Task details:
Since the copy must hold text only, transcribe the data below exactly and omit the images.
Supplied data: Begin
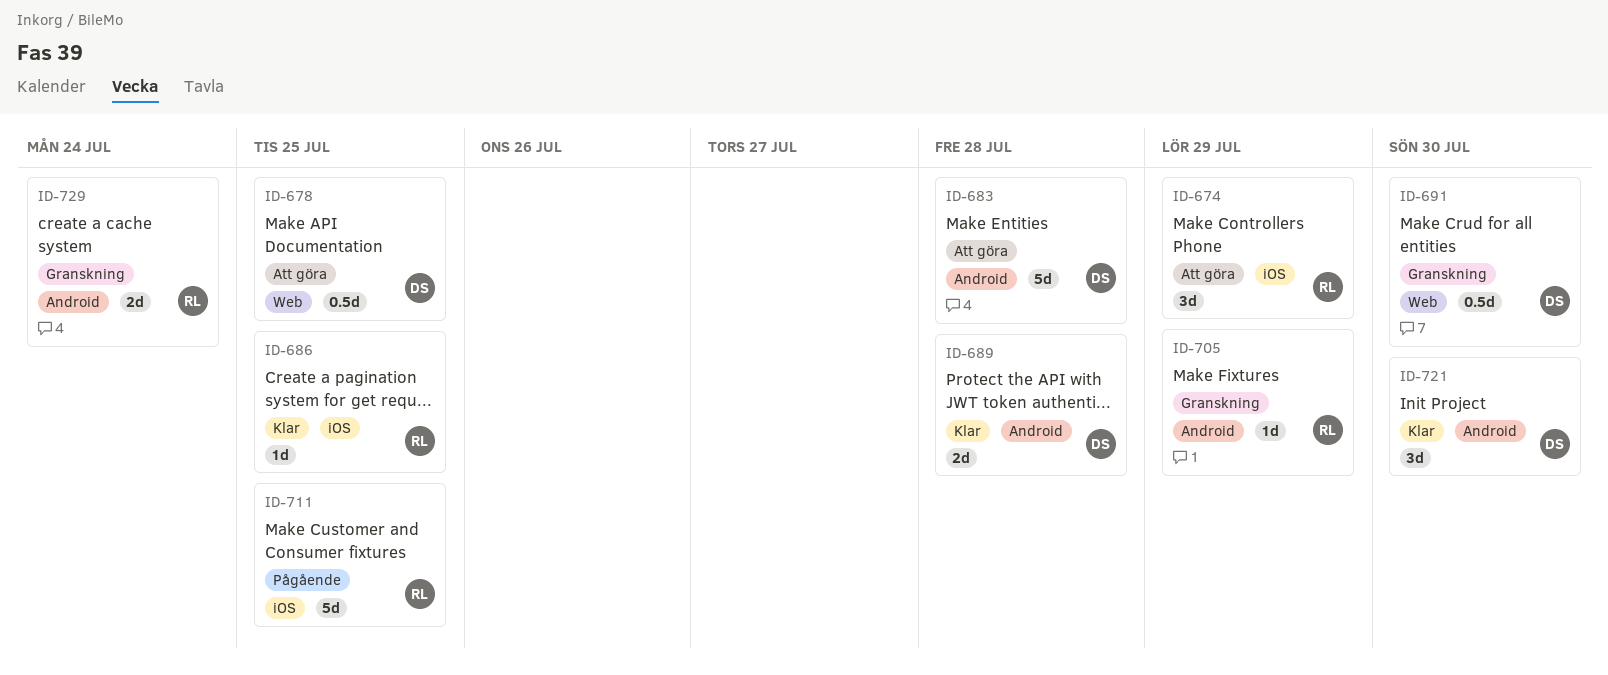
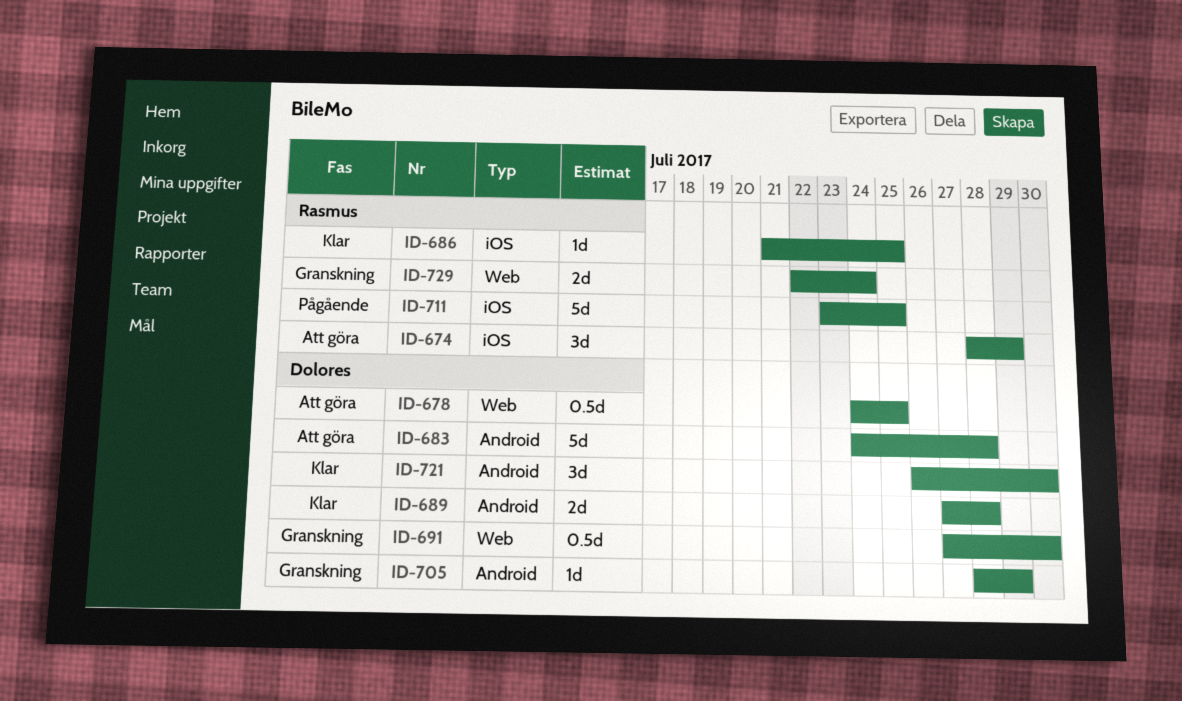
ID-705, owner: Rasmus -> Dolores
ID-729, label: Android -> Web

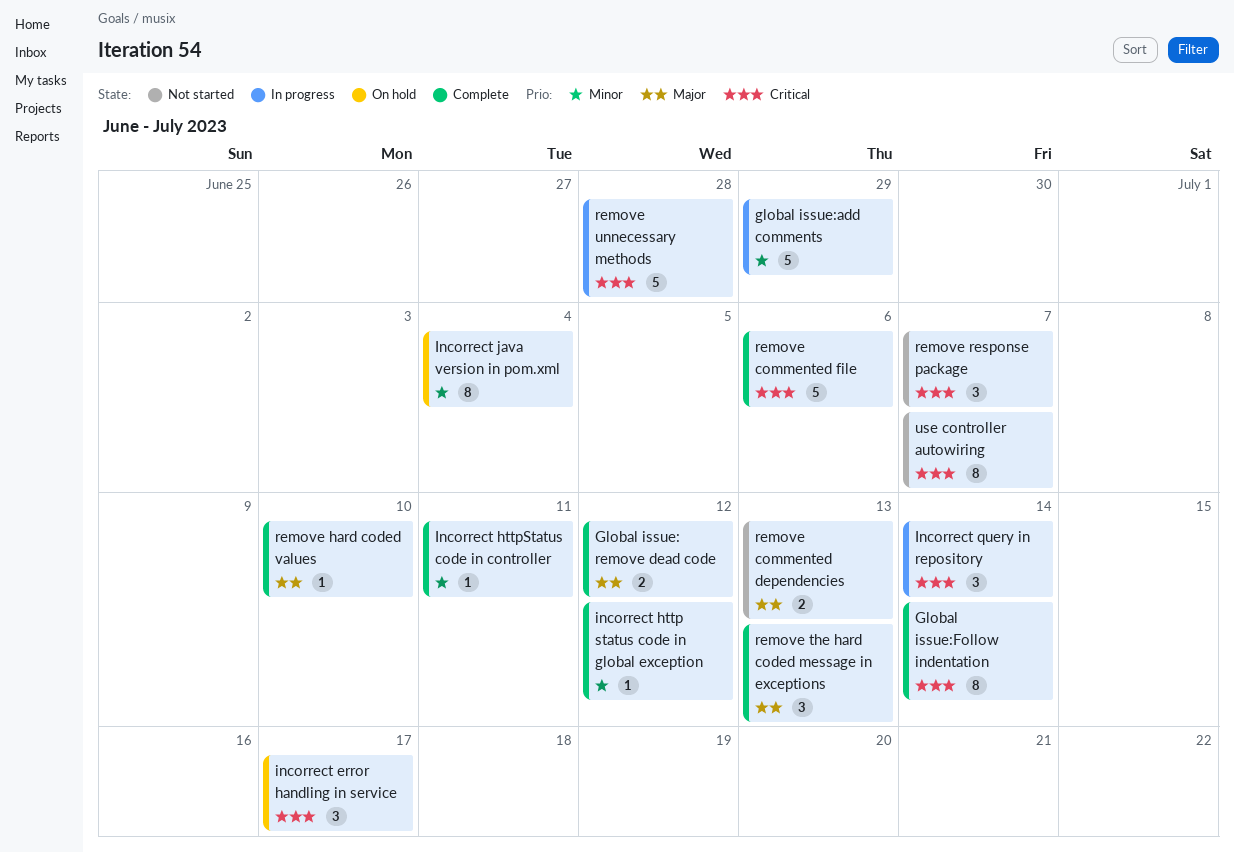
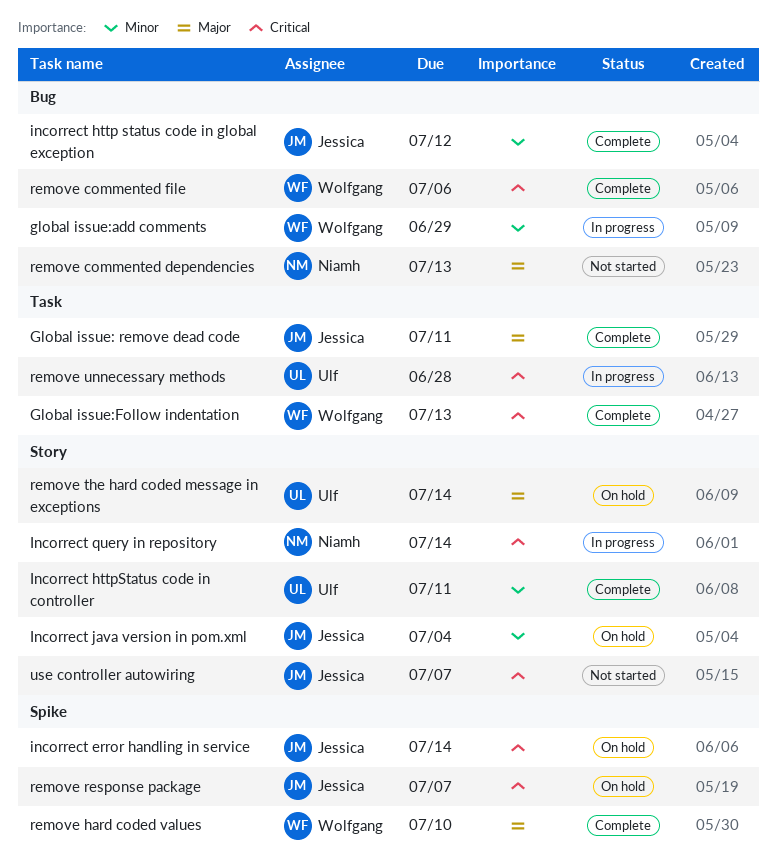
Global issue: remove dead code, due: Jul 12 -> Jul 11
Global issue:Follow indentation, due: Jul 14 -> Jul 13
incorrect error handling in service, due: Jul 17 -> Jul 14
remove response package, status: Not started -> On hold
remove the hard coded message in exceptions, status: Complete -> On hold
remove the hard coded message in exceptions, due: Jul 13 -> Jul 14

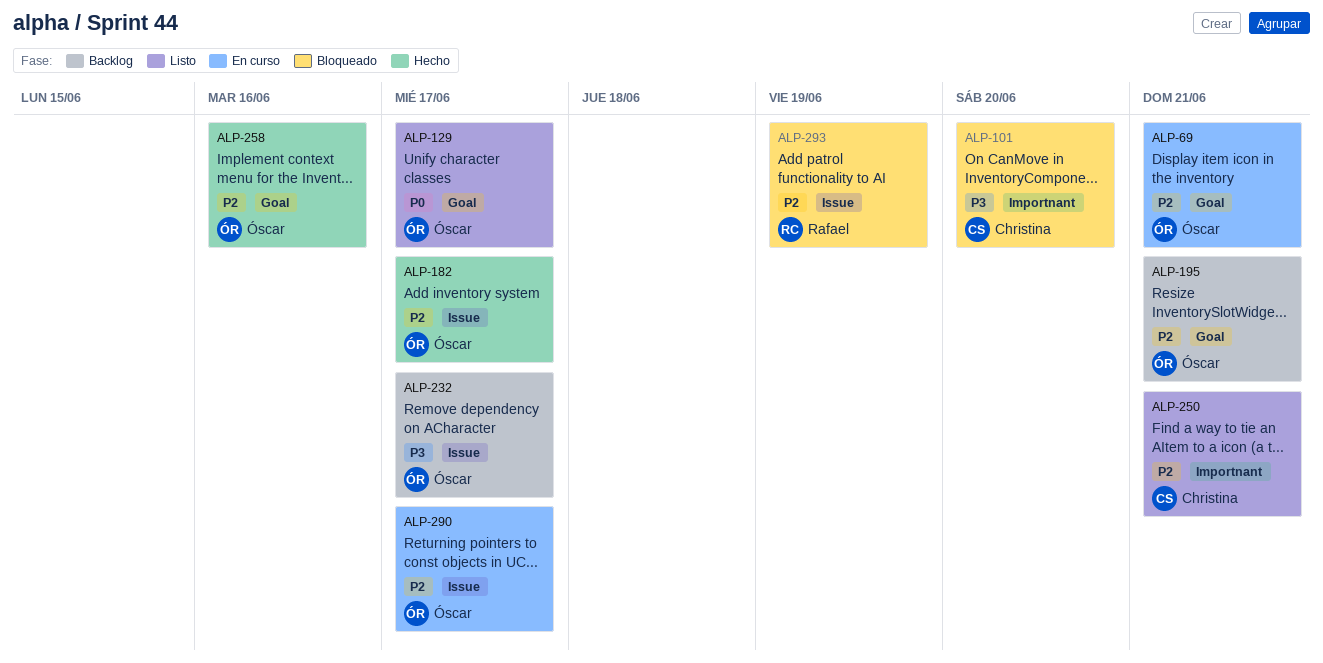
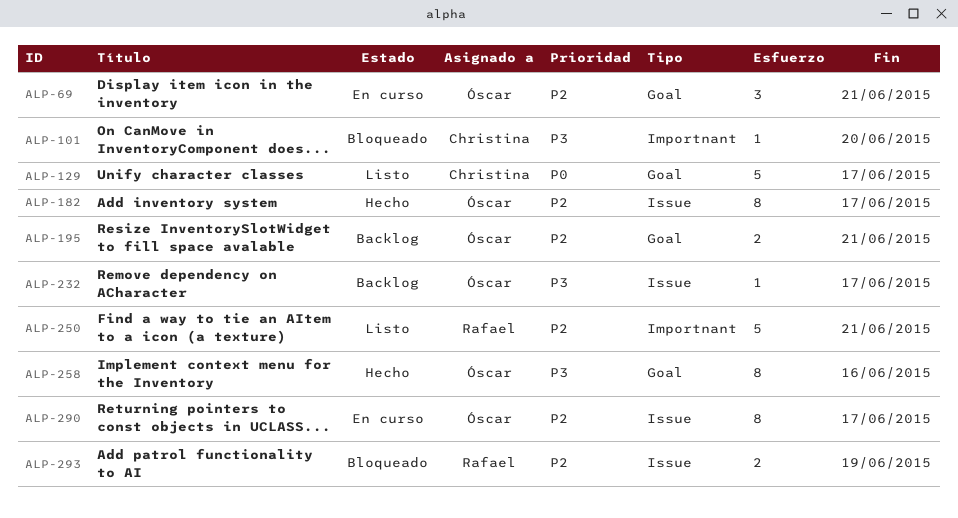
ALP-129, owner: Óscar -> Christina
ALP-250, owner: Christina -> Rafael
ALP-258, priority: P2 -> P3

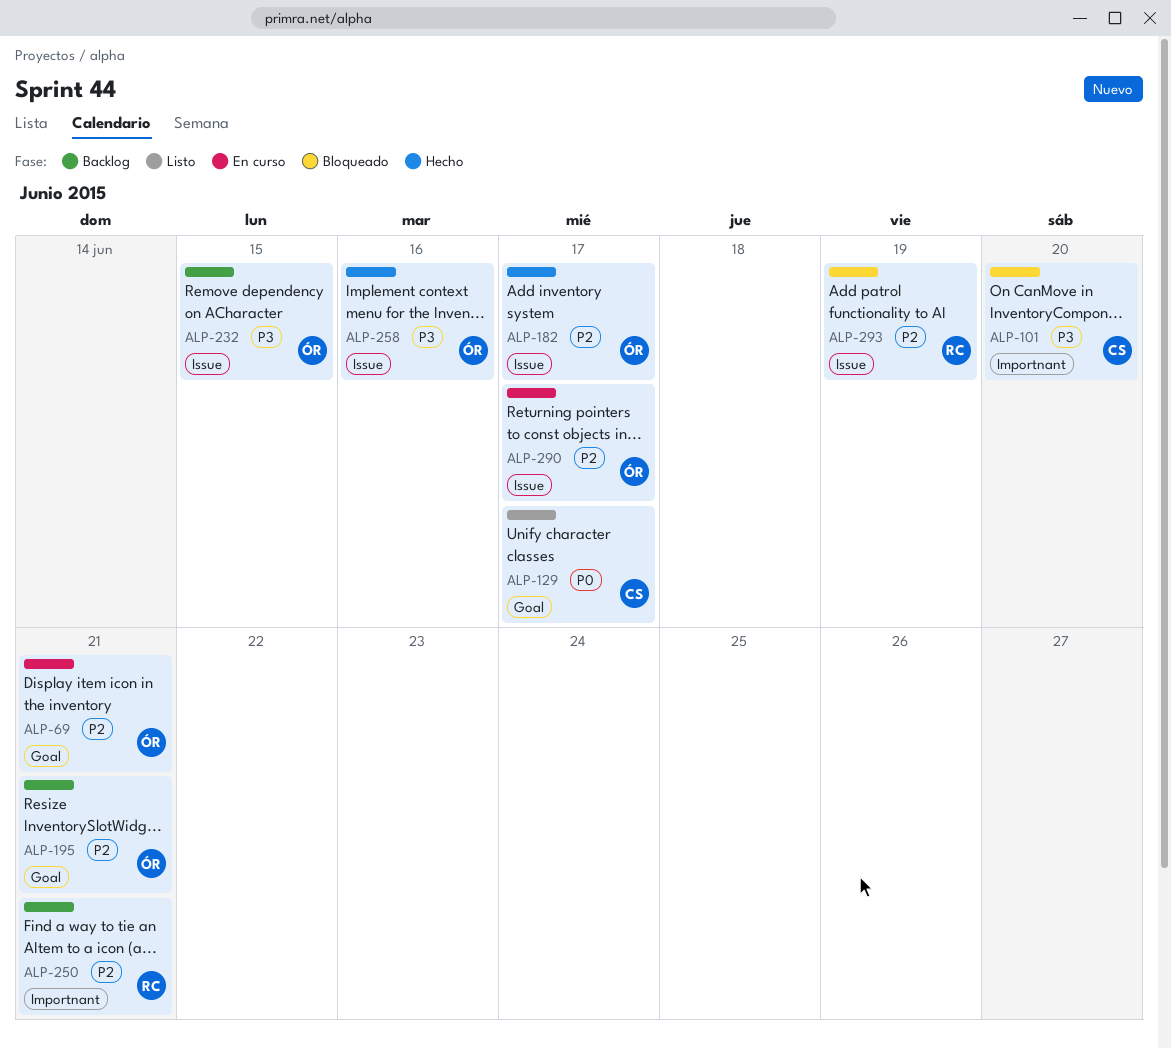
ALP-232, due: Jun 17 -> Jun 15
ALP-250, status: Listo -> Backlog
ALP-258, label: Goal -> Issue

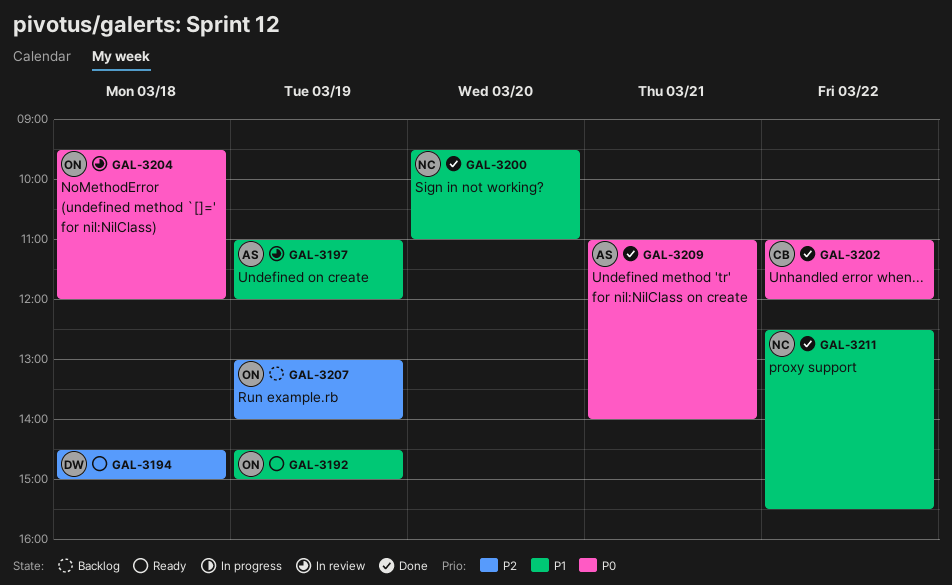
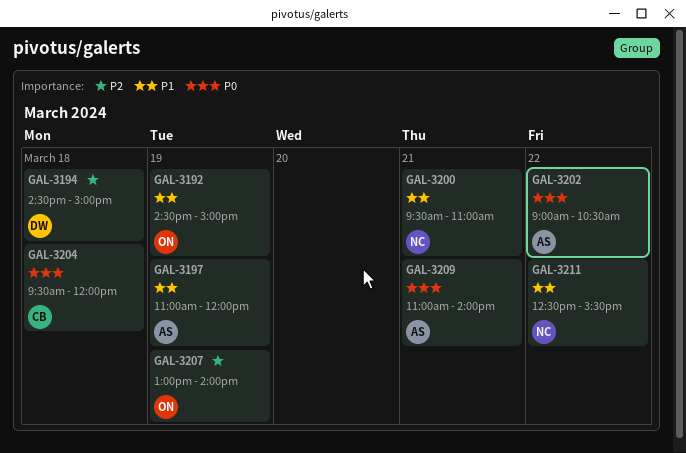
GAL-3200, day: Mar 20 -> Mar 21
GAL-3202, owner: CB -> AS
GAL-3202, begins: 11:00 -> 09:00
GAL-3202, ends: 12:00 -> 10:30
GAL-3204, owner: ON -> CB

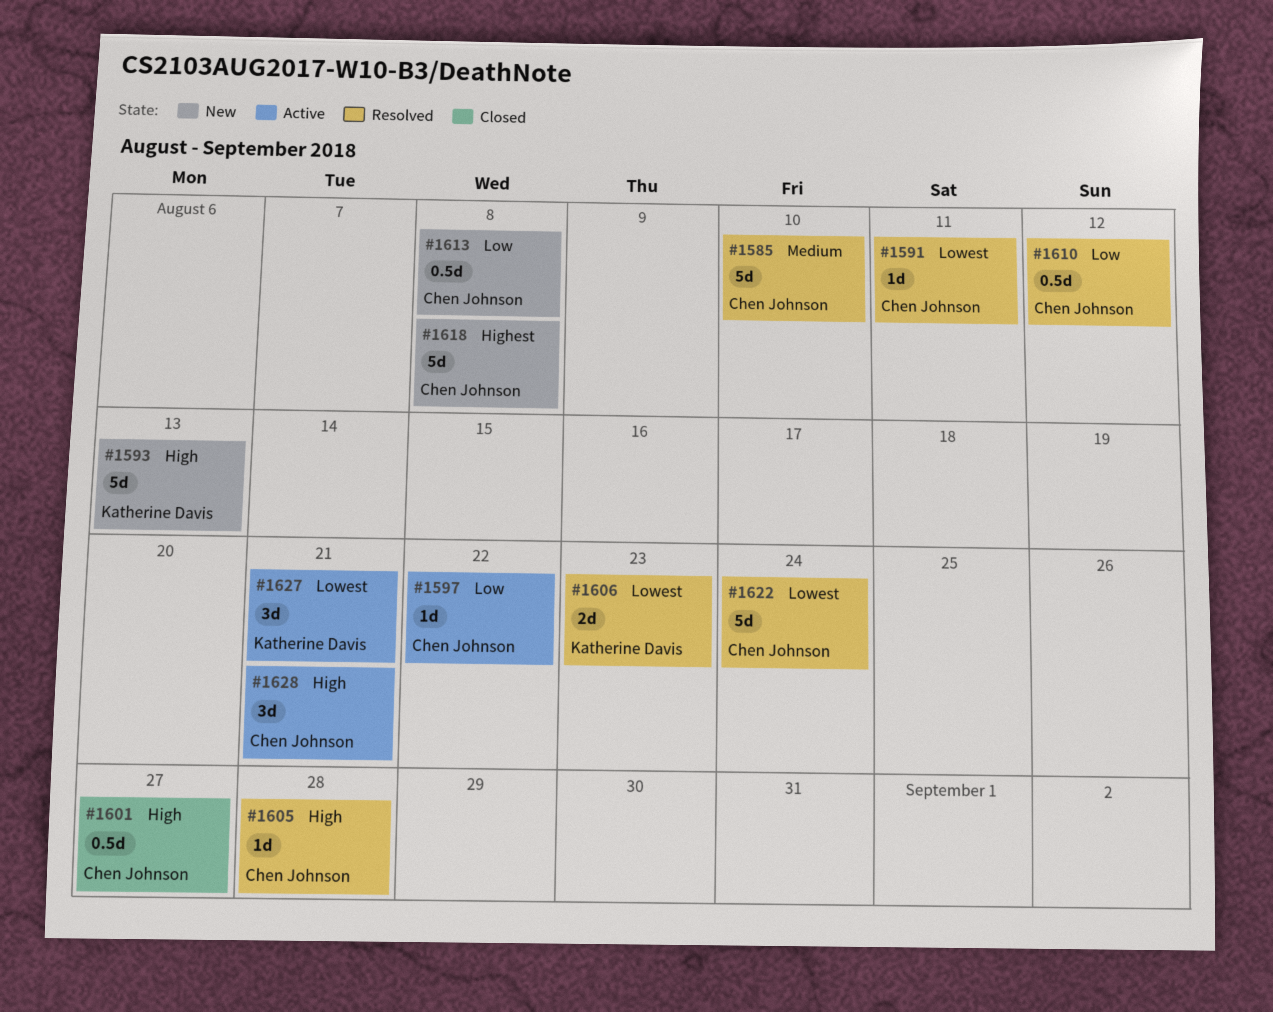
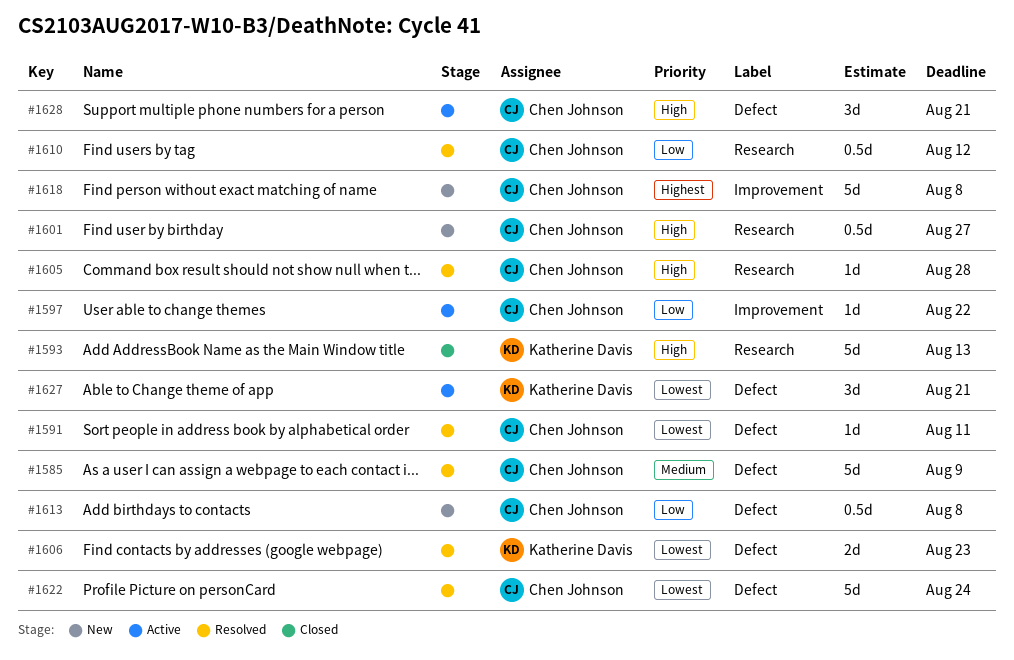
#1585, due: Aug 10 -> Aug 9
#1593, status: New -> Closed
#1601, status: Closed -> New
Supplied data: End
Expected answer:
ID-705, owner: Rasmus -> Dolores
ID-729, label: Android -> Web

Global issue: remove dead code, due: Jul 12 -> Jul 11
Global issue:Follow indentation, due: Jul 14 -> Jul 13
incorrect error handling in service, due: Jul 17 -> Jul 14
remove response package, status: Not started -> On hold
remove the hard coded message in exceptions, status: Complete -> On hold
remove the hard coded message in exceptions, due: Jul 13 -> Jul 14

ALP-129, owner: Óscar -> Christina
ALP-250, owner: Christina -> Rafael
ALP-258, priority: P2 -> P3

ALP-232, due: Jun 17 -> Jun 15
ALP-250, status: Listo -> Backlog
ALP-258, label: Goal -> Issue

GAL-3200, day: Mar 20 -> Mar 21
GAL-3202, owner: CB -> AS
GAL-3202, begins: 11:00 -> 09:00
GAL-3202, ends: 12:00 -> 10:30
GAL-3204, owner: ON -> CB

#1585, due: Aug 10 -> Aug 9
#1593, status: New -> Closed
#1601, status: Closed -> New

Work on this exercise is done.